Innerhalb von Rivolta Femminile herrschte Uneinigkeit darüber, wie (und ob) Kunst mit Feminismus zu vereinbaren sei. Während sich Lonzi aus der Kunst zurückzog, verfolgte Accardi beispielsweise ihre künstlerische Tätigkeit weiter und war eine der elf Mitbegründerinnen der Cooperativa Beato Angelico, die sich 1976 zum Ziel setzte, die Werke von Künstlerinnen aus der Vergangenheit und Gegenwart zu präsentieren und zu dokumentieren. Das eklektische Programm des kurzlebigen Ausstellungsraums, der in einer kleinen Seitenstraße im Zentrum von Rom gelegen war, reichte von Malerinnen des 17. Jahrhunderts wie Artemisia Gentileschi über vergessene Künstlerinnen der Avantgarden des 20. Jahrhunderts wie Regina bis zu den Mitgliedern der Kooperative selbst wie Accardi oder Suzanne Santoro. Maria Bremer zufolge war die Nichtlinearität ihrer Ausstellungen, die ohne chronologischen Zusammenhang erfolgten, eine programmatische Strategie, um das Kontinuum einer von Männern geprägten und geschriebenen Geschichte aufzubrechen. Für Accardi war es jedenfalls kein Widerspruch, sich sowohl in der Kunst als auch im Feminismus zu engagieren. In den 1970er Jahren danach befragt, was sie gerade umtrieb, entgegnete sie, dass sie ihre politischen und künstlerischen Interessen miteinander zu verbinden suche.
Diesen Brückenschlag konnten – und wollten – aber nicht alle Künstler*innen dieser Zeit vollziehen. So stellte 1968 Charlotte Posenenske bekanntlich fest: „Es fällt mir schwer, mich damit abzufinden, dass Kunst nichts zur Lösung drängender gesellschaftlicher Probleme beitragen kann.“ Im selben Jahr hörte sie auf, Kunst zu produzieren, und schrieb sich an der Universität Frankfurt/M. im Studienfach Soziologie ein. Ihr Ausstieg aus der Kunst ist mittlerweile in die Geschichte eingegangen.
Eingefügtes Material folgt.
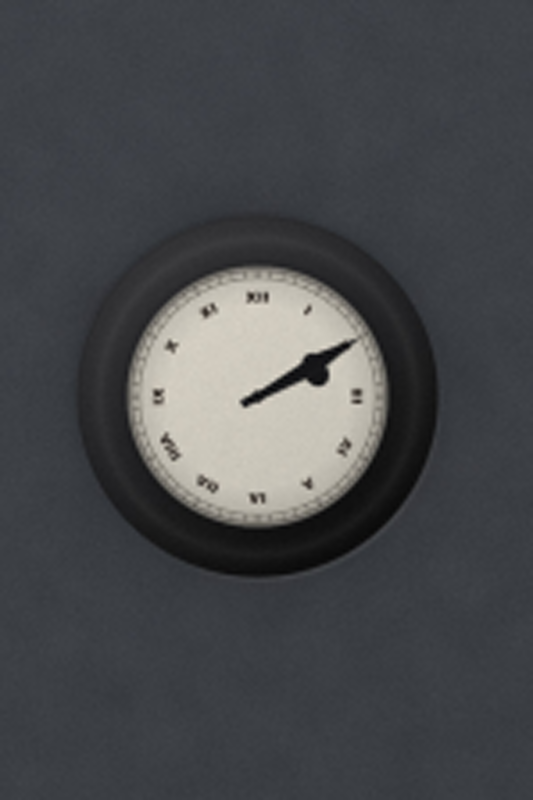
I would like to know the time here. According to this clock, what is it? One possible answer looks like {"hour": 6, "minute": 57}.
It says {"hour": 2, "minute": 10}
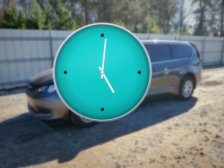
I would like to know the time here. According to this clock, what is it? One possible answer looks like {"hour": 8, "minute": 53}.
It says {"hour": 5, "minute": 1}
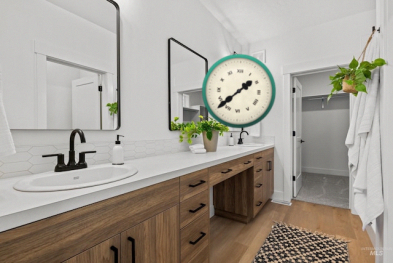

Längst haben die Institutionen der Kunst sie wieder einverleibt und lecken sich die Finger nach erhaltenen oder posthum nachproduzierten Werken, die in aufwendigen Publikationen und Ausstellungen aufbereitet werden. Viel besprochen und inzwischen institutionalisiert sind auch die zeitweiligen bis endgültigen Rückzüge von Lee Lozano, Agnes Martin und Cady Noland. Auch das Archiv von Lonzi ist vor wenigen Jahren durch die Galleria Nazionale d’Arte Moderna e Contemporanea in Rom erworben worden; über 16 000 Dokumente (darunter Arbeitsnotizen, Briefe, Postkarten, private Fotografien sowie Reproduktionen von Kunstwerken) sind inzwischen von Google Arts & Culture digitalisiert. Wie würde Lonzi wohl dazu stehen, dass ihr Nachlass von der Kunst zurückannektiert worden ist und dass, vor allem, weite Teile daraus von einem Unternehmen wie Google verwaltet werden, in dessen Algorithmen Sexismus und Rassismus strukturell eingeschrieben sind? Andererseits gilt es, einer romantisierenden Verklärung entgegenzuwirken und diese mythischen Rückzüge zu relativieren: Vielfach erweisen sie sich bei genauerer Betrachtung als widersprüchlich. So blieb etwa Agnes Martin während ihres Rückzugs in der Wüste in beständigem brieflichen Kontakt mit ihren Kolleg*innen in der New Yorker Kunstwelt. Auch Lonzi befasste sich nach ihrem Rückzug weiter mit Kunst – wenn auch nur, um eine Kritik an deren Zusammenhang mit patriarchalischen Strukturen zu formulieren.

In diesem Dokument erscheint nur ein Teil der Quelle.